Mission Statement
Whether fun-based mission statements, foosball tables, video games, inflatable furniture, beanbag chairs, annual retreats and cultural czars can actually help a company build profits is debatable.
Some, like Jim Collins, co-author of Built to Last, a book examining corporate success, said it doesn't help. He finds very little evidence that a laid-back environment filled with employee perks has anything to do with becoming a great company.
In fact, mandatory fun can become a liability if it is mistaken as the company's primary focus, he said.
"People like to be part of something that wins and succeeds,'' Collins said.
Companies that create a culture of discipline win, he said, pointing to Cisco Systems and Intel.
"I can't think of a single traditional dot-com company that has cultivated a serious culture of discipline. Eventually there will be one, but it hasn't happened yet," Collins said.
The very best people never work just for the money or the perks; they want to be in a place where they can have an impact and in a work force populated by hard-working people who get things done, Collins said. They also hate hypocrisy and thrive in an environment that has a high degree of consistency, he said.
Whether a company has foosball tables or swimming pools doesn't matter in the end, Collins said. It's whether the people are motivated, happy and hard working.
Executives at Excite@Home think their people fit that mold. The 6-year-old Internet company fights to keep a fun start-up culture at the workplace, even though it plans to add 1,800 employees to its work force of 2,700 in the next six months, Rudnick said.
Six months ago, the top executives at the Redwood City, company instituted the corporate happy hour to answer questions from employees and to have a little fun.

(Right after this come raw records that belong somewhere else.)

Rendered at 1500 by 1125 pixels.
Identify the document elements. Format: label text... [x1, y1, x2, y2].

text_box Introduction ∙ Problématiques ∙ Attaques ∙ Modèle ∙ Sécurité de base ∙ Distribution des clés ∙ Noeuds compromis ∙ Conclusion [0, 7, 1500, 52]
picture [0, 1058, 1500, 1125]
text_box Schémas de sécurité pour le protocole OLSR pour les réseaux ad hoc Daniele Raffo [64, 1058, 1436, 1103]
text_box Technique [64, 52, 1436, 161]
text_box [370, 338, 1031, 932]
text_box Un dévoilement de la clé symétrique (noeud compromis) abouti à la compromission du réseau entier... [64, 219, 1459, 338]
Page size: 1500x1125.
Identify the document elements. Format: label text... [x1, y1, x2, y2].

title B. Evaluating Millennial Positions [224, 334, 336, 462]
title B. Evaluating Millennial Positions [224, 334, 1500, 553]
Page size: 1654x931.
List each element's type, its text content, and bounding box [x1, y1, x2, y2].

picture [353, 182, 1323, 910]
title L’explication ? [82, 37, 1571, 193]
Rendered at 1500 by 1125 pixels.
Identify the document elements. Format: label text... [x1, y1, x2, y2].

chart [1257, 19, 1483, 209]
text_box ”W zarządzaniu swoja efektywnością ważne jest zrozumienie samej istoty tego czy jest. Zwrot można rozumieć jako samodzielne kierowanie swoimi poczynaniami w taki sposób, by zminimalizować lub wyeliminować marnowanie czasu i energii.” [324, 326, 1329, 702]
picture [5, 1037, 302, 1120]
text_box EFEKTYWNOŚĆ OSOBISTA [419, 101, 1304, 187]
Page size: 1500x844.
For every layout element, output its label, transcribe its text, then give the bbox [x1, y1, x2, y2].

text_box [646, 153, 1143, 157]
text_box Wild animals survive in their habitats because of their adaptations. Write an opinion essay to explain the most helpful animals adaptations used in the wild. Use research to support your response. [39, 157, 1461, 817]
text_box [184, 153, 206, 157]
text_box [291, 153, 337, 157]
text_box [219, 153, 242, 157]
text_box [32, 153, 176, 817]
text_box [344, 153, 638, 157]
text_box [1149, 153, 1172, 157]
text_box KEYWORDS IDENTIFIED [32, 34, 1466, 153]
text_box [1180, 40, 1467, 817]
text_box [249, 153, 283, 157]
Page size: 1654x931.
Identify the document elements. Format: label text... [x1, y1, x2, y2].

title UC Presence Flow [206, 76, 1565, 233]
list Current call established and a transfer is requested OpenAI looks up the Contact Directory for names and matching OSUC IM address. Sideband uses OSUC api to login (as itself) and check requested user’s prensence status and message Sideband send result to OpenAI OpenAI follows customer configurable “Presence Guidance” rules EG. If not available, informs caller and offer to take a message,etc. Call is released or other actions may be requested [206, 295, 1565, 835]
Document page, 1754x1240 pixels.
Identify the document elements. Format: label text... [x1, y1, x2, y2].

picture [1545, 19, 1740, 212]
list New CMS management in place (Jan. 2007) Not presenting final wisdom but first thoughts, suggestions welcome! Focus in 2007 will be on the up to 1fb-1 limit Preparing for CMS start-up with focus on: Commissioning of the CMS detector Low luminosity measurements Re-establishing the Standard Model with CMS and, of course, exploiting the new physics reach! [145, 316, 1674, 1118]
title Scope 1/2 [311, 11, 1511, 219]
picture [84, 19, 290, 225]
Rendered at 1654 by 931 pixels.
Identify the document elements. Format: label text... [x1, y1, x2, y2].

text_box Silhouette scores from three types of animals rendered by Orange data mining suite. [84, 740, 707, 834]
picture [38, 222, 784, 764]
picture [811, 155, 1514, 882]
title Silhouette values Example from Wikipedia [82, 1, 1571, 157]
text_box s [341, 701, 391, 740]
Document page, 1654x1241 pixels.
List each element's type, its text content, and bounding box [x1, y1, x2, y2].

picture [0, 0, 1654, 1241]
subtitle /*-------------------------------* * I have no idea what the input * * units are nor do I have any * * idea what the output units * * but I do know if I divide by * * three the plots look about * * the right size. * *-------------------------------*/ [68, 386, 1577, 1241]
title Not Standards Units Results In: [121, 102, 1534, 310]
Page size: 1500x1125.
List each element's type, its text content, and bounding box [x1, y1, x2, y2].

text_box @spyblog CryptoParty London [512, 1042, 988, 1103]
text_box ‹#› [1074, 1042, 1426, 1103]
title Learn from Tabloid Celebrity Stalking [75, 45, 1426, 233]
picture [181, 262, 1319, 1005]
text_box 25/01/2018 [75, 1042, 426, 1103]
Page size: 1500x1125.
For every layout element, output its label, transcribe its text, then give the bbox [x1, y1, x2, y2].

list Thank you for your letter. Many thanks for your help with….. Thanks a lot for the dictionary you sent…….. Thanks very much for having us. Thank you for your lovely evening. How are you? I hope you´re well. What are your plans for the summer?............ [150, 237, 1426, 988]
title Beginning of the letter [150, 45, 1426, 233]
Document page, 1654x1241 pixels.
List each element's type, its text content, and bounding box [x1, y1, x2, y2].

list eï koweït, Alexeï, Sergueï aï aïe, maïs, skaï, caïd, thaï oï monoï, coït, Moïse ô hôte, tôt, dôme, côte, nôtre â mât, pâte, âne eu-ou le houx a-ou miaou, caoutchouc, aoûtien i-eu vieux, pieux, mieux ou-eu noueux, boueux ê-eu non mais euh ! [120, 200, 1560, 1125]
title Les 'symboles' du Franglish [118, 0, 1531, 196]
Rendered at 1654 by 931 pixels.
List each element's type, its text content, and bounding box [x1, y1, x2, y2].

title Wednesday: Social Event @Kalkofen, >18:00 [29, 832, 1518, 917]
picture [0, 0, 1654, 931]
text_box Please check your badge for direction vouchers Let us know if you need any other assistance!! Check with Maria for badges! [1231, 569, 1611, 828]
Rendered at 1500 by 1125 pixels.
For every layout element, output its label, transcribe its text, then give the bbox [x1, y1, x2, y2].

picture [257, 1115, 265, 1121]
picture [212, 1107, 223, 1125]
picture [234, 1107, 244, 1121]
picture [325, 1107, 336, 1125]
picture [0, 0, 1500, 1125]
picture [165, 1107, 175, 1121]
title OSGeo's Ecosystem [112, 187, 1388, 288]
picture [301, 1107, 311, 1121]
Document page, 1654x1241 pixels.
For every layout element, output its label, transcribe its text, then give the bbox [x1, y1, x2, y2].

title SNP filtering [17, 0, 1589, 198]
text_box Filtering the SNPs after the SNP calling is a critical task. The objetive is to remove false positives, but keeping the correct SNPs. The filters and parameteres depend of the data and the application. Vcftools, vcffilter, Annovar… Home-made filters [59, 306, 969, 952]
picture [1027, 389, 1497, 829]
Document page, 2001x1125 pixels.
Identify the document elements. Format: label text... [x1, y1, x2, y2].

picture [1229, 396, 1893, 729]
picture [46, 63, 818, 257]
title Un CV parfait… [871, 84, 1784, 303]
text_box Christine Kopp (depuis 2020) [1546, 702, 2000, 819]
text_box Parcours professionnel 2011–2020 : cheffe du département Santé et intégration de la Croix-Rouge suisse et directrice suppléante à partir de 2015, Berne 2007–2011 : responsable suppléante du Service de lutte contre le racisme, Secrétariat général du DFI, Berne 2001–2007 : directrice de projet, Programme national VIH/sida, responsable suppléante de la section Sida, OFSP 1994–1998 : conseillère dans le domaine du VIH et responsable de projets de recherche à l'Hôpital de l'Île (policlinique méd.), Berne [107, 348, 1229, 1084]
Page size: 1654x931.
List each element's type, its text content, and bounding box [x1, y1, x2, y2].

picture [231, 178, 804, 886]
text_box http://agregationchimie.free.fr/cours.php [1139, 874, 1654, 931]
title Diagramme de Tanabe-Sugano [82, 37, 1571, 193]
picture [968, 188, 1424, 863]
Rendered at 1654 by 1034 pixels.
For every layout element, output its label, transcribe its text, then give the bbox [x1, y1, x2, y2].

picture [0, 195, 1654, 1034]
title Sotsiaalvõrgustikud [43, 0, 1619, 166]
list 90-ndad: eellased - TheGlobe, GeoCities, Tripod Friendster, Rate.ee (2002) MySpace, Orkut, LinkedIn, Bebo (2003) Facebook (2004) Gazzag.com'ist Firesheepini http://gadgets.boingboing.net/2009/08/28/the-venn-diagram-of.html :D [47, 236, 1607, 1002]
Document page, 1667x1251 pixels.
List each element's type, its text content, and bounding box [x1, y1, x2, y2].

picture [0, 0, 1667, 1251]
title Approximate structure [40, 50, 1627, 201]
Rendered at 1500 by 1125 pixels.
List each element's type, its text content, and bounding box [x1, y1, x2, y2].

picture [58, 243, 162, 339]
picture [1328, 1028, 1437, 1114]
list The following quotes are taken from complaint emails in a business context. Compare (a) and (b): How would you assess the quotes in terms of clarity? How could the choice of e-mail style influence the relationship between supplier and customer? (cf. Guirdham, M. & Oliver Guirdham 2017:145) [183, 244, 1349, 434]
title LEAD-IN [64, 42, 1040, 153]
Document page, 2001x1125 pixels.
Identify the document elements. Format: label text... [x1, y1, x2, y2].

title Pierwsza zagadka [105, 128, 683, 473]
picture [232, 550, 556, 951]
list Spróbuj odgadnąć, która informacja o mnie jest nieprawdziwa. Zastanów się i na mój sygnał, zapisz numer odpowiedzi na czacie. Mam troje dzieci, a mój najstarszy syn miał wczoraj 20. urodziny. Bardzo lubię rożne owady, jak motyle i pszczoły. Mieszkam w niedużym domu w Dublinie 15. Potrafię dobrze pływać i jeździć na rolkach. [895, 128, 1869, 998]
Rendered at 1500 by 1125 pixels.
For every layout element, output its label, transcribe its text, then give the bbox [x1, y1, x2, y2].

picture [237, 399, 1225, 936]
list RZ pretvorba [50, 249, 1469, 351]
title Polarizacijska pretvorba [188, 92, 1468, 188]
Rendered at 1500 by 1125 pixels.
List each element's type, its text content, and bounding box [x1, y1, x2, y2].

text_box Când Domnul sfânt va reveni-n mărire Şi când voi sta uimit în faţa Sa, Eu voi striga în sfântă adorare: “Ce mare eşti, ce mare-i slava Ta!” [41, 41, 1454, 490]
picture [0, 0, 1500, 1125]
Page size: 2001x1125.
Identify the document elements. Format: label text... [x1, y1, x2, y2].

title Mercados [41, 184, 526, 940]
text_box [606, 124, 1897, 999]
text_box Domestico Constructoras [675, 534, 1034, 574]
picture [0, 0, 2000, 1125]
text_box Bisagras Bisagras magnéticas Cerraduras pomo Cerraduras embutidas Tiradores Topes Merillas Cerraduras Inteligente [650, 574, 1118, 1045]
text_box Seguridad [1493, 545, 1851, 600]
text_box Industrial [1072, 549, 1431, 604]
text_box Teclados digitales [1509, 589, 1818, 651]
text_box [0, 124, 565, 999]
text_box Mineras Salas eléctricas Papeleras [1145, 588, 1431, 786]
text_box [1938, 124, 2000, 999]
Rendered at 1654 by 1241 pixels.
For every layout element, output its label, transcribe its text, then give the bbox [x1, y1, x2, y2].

Employees banter over beer, wine and chicken wings every Friday at 4 p.m. "The competition in this market for good people is really fierce,'' Rudnick said. "So we're not going to stop doing cool things for the employees."
But even at Excite@Home, the perks are changing as workers grow out of their 20s and into their 30s and 40s. Along with its two spiral slides, climbing wall, roller hockey court and gym, it is adding breastfeeding rooms and looking into on-site child care.
"The people who started these companies are all growing up now and getting married and having kids," Rudnick said, right before running off to her on-site kickboxing class. "But they still want to have fun."